Making It Too Far in Advance and Not Adjusting Before Serving
Mole can be made ahead of time, and in fact the flavor improves on the second and third day. However, as the sauce sits and the starch from the tortilla continues to absorb liquid, it thickens considerably. When you reheat it, you may find it has become almost too thick. Always add a splash of warm chicken stock when reheating mole, stir well, and taste and adjust the seasoning fresh before serving — salt levels that seemed balanced the day before can change as the sauce reduces further.
Conclusion
Chicken mole is one of the most extraordinary dishes in the entire world of food. Making it properly for the first time is a genuinely exciting experience — watching the dried chiles turn fragrant in the dry pan, smelling the chocolate dissolve into the dark sauce, tasting the finished mole and encountering that extraordinary complexity of flavors all at once. It is a weekend project, and it should be treated as one. Block out three hours, gather your ingredients, and make something that will genuinely impress everyone who sits at your table. The mole sauce freezes beautifully, so make a full batch every time — you will thank yourself three months later when you pull a container from the freezer and have the foundation of an incredible dinner in minutes.
FAQs
Where can I find dried ancho, guajillo, and pasilla chiles?
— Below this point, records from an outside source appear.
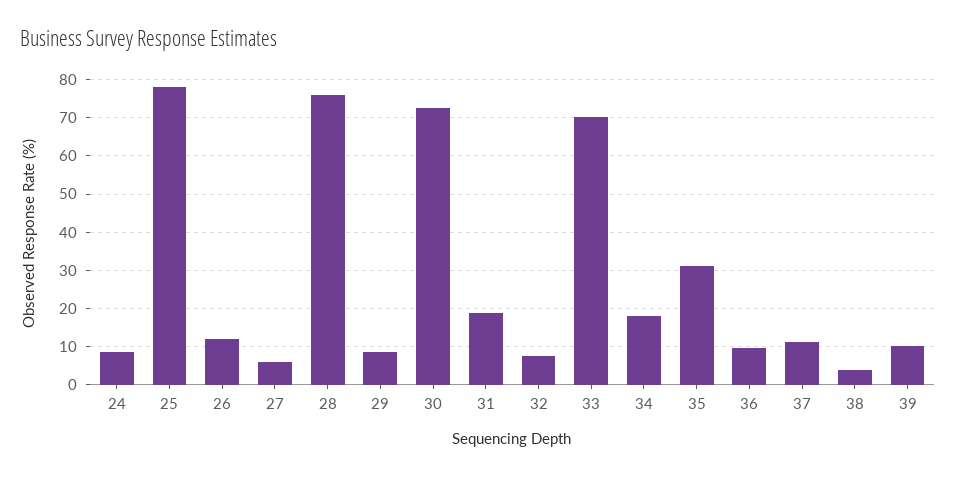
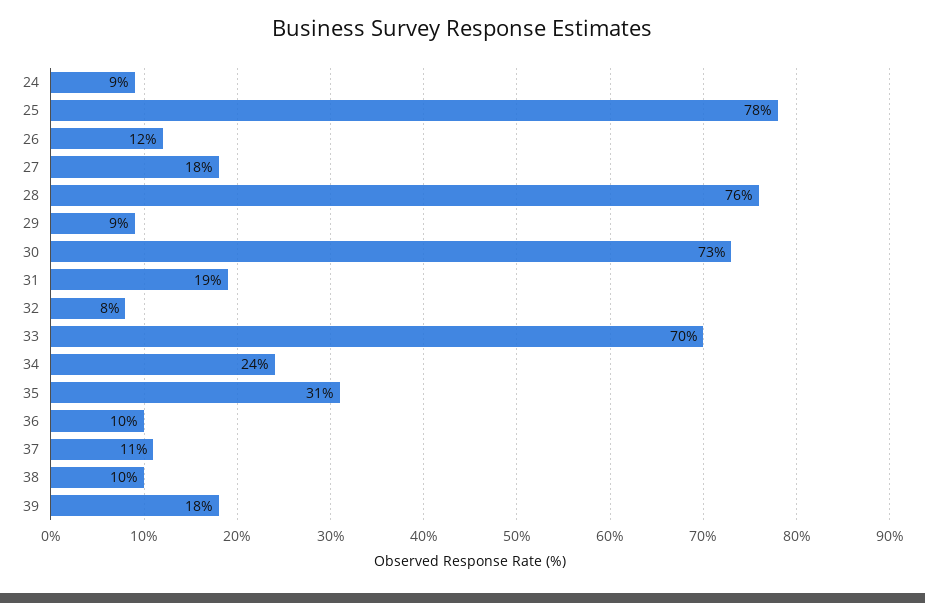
  {
    "24": 9,
    "25": 78,
    "26": 12,
-   "27": 6,
+   "27": 18,
    "28": 76,
    "29": 9,
    "30": 73,
    "31": 19,
    "32": 8,
    "33": 70,
-   "34": 18,
+   "34": 24,
    "35": 31,
    "36": 10,
    "37": 11,
-   "38": 4,
+   "38": 10,
-   "39": 10
+   "39": 18
  }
Most large supermarkets carry at least one or two of these varieties in the international foods aisle. Latin grocery stores and Mexican food markets will carry all three. If you cannot find them locally, they are widely available online. You can also substitute with a single type of dried chile if necessary — anchos alone will give you a pleasant, mild mole, while guajillos give more color and guajillo-forward heat. Using a combination always produces the most complex result.
Can I use chicken breasts instead of thighs?
Yes, but with caution. Chicken breasts are leaner and cook faster than thighs and legs, which means they will become dry and stringy if cooked for the full 40 minutes. If using breasts, reduce the simmering time to 20 to 25 minutes and check for doneness early. Thighs are the preferred cut because their higher fat content keeps them tender and juicy through the longer cooking time, and the rendered fat enriches the mole sauce.
Is chicken mole very spicy?
The version in this recipe is mild to moderately spiced. Ancho, guajillo, and pasilla chiles are all relatively mild on the chile heat scale — they contribute flavor and complexity rather than aggressive heat. If you want more heat, add one or two chiles de árbol to the mix, or increase the amount of guajillo. If you want a milder result, reduce the guajillo quantity and use more anchos, which are the mildest and sweetest of the three.
Can I make the mole sauce ahead of time?
Absolutely, and it is actually recommended. Make the mole sauce one to two days ahead, let it cool, and refrigerate it. When you are ready to serve, gently reheat the sauce with a splash of chicken stock to loosen it, then add your chicken (either browned fresh chicken to cook in the sauce, or shredded pre-cooked chicken to warm through). The flavor of the sauce improves significantly over 24 to 48 hours as the ingredients continue to meld.
What do I do with leftover mole sauce?
Everything. Leftover mole sauce can be used to make enchiladas, stirred into beans, drizzled over fried eggs, used as a braising liquid for pork ribs or beef short ribs, used as a pizza sauce, thinned with stock to make a drizzle for tacos, or stored in the freezer for up to six months. It is one of the most versatile sauces you will ever make.